Your objective. Present the records below as a numbered list with one line per item, skipping any blank lines.

Records provided.
---*---

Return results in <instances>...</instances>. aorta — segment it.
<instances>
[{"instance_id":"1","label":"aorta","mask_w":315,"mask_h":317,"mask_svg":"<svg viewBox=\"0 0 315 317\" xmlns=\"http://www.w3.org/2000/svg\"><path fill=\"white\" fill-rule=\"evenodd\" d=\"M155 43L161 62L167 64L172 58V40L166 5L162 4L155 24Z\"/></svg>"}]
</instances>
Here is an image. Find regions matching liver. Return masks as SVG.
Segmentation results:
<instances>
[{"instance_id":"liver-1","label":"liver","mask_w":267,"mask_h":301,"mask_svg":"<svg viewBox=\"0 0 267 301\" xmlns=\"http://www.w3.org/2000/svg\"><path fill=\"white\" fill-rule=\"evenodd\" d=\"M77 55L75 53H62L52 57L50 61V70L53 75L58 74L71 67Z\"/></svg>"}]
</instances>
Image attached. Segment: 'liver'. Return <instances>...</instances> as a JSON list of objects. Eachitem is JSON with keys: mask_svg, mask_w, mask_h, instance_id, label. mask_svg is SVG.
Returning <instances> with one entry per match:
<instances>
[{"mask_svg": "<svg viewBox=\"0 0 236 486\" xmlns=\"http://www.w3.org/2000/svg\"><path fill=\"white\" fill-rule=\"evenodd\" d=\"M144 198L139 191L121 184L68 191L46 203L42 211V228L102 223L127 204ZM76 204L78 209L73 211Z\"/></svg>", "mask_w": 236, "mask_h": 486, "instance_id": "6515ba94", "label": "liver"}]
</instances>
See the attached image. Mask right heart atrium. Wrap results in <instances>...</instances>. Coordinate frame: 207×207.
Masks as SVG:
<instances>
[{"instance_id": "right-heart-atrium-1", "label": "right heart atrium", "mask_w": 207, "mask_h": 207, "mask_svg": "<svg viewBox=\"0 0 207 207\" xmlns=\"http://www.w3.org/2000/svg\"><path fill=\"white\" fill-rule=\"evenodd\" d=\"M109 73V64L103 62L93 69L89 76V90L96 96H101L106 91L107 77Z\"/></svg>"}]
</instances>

---*---

Problem solution.
1. Return results in <instances>...</instances>. aorta — segment it.
2. <instances>
3. [{"instance_id":"1","label":"aorta","mask_w":315,"mask_h":317,"mask_svg":"<svg viewBox=\"0 0 315 317\" xmlns=\"http://www.w3.org/2000/svg\"><path fill=\"white\" fill-rule=\"evenodd\" d=\"M155 43L161 62L167 64L172 58V40L166 5L162 4L155 24Z\"/></svg>"}]
4. </instances>
5. Here is an image. Find regions matching liver. Return masks as SVG.
6. Segmentation results:
7. <instances>
8. [{"instance_id":"liver-1","label":"liver","mask_w":267,"mask_h":301,"mask_svg":"<svg viewBox=\"0 0 267 301\" xmlns=\"http://www.w3.org/2000/svg\"><path fill=\"white\" fill-rule=\"evenodd\" d=\"M77 55L75 53H62L52 57L50 61V70L53 75L58 74L71 67Z\"/></svg>"}]
9. </instances>
10. Image attached. Segment: 'liver'. Return <instances>...</instances> as a JSON list of objects. Eachitem is JSON with keys: mask_svg, mask_w, mask_h, instance_id, label. mask_svg is SVG.
11. Returning <instances> with one entry per match:
12. <instances>
13. [{"mask_svg": "<svg viewBox=\"0 0 236 486\" xmlns=\"http://www.w3.org/2000/svg\"><path fill=\"white\" fill-rule=\"evenodd\" d=\"M144 198L139 191L121 184L68 191L46 203L42 211V228L102 223L127 204ZM76 204L78 209L73 211Z\"/></svg>", "mask_w": 236, "mask_h": 486, "instance_id": "6515ba94", "label": "liver"}]
14. </instances>
15. See the attached image. Mask right heart atrium. Wrap results in <instances>...</instances>. Coordinate frame: 207×207.
16. Masks as SVG:
17. <instances>
18. [{"instance_id": "right-heart-atrium-1", "label": "right heart atrium", "mask_w": 207, "mask_h": 207, "mask_svg": "<svg viewBox=\"0 0 207 207\" xmlns=\"http://www.w3.org/2000/svg\"><path fill=\"white\" fill-rule=\"evenodd\" d=\"M109 73V64L103 62L93 69L89 76V90L96 96H101L106 91L107 77Z\"/></svg>"}]
19. </instances>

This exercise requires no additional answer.